After waiting the course of a weekend, bearing in mind EVERYTHING shuts on Sundays in Latin America, the welder then dropped more bad news on us. He was unable to weld the crank housing up whilst the engine was still in one piece as the vapors from the oil were effecting the quality of the weld. He insisted that the engine was completely stripped before he could attempt another weld. It was yet another wet afternoon in cold and windy Pasto when we received this news and we both really started to doubt if a fix was possible. We would be relying on Maestro to completely pull the engine apart, then relying on the welder to seal the crank case and then back to the Maestro to completely rebuild the engine.
We had no choice so we had to agree to it. Within minutes Maestro had his apprentices step to it. Like lions to a kill my engine was torn into a hundred pieces and spread all over the workshop floor. I could barely watch. I thought that was officially the nail in the coffin and my DRz was officially over. The crank case was then back between the Maestro’s legs on his scooter and straight to the back of the queue at the welders yard.

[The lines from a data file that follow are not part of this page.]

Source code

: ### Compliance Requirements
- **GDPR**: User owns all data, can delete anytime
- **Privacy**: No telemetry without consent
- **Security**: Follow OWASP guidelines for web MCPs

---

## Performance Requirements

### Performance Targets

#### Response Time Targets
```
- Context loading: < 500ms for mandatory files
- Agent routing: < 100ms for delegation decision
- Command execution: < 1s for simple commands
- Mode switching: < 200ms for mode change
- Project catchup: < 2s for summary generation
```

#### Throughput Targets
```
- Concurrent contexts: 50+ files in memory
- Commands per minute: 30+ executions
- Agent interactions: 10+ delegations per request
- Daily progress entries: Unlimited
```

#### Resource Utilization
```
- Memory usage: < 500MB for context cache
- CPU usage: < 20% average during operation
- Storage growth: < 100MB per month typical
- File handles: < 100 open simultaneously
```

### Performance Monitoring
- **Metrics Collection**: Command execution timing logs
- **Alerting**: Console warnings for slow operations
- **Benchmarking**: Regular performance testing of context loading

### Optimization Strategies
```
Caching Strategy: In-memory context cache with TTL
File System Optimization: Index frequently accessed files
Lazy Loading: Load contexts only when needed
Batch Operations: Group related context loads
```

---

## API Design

Maestro and his team had performed an incredible job and by day 215, Thursday 22nd November the bike was up and running and ready for its first test ride to make sure everything felt OK. Other than the kick-start spring being seated in the incorrect position causing a nasty noise, the bike felt as good as new. Once this had been addressed, the following morning we were packed up and ready to give it its first serious ride. After our goodbyes to the Maestro and his team it was onwards to Ecuador to see how far this repair job really would make it. Maestro and his team had turned a bike around which in the U.K. would be dismissed by an insurance company as a complete write-off. All this labour came in at just £170 GBP. Unbelievable.
We owe so much to Ariel for pulling over and offering to help us that day. Without him my trip could have ended right there and then in Pasto. Other than the promise that I would send him a Beatles CD on my return to the U.K., Ariel wanted absolutely nothing in return. Ariel, thank you so much!

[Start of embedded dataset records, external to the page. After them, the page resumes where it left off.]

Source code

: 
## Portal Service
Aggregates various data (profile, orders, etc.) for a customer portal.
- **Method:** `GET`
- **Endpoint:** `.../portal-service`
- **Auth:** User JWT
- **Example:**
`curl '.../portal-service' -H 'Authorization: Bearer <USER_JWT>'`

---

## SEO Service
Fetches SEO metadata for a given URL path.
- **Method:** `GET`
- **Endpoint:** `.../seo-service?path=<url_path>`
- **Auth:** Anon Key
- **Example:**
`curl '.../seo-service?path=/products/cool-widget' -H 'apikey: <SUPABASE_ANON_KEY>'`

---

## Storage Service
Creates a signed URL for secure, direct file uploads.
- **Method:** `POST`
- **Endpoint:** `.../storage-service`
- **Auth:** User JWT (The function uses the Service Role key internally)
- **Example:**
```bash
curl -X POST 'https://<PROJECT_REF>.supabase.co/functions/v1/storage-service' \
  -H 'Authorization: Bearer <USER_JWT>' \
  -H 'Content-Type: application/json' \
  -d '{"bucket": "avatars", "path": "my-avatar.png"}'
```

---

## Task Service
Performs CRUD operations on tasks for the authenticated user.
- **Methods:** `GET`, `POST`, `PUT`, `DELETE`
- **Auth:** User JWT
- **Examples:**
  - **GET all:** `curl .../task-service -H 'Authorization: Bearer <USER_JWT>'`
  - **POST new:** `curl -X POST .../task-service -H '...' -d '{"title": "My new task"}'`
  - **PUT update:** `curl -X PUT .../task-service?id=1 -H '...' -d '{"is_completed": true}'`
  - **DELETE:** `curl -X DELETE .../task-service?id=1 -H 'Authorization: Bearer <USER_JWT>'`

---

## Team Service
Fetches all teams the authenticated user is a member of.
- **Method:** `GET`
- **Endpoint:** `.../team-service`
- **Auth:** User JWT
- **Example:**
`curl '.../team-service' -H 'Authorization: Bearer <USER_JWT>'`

Whilst on the Baja California peninsula in Mexico, we met up with two other riders from the States known as the Enduro Bros. They were also on a mission to Argentina on a similar time scale and after they stopped for a short stint of volunteering their plan was to catch us up so we could ride four strong. Just 7 days after we had left Pasto with the newly repaired bike we received a Skype call from one of the brothers, Aaron informing us that his brother Nathan had had a serious fall and completely shattered his leg. Unbelievably we later realised that he crashed in pretty much exactly the same place as I had just outside of Pasto. They too had to endure day after day of Mister Pollo whilst Nathan underwent serious surgery to insert metal pins into his leg. It was only at that point I realised just how grateful I am that this trip can go on.
The bikes feeling good. Time to keep drifting. Next stop Ecuador.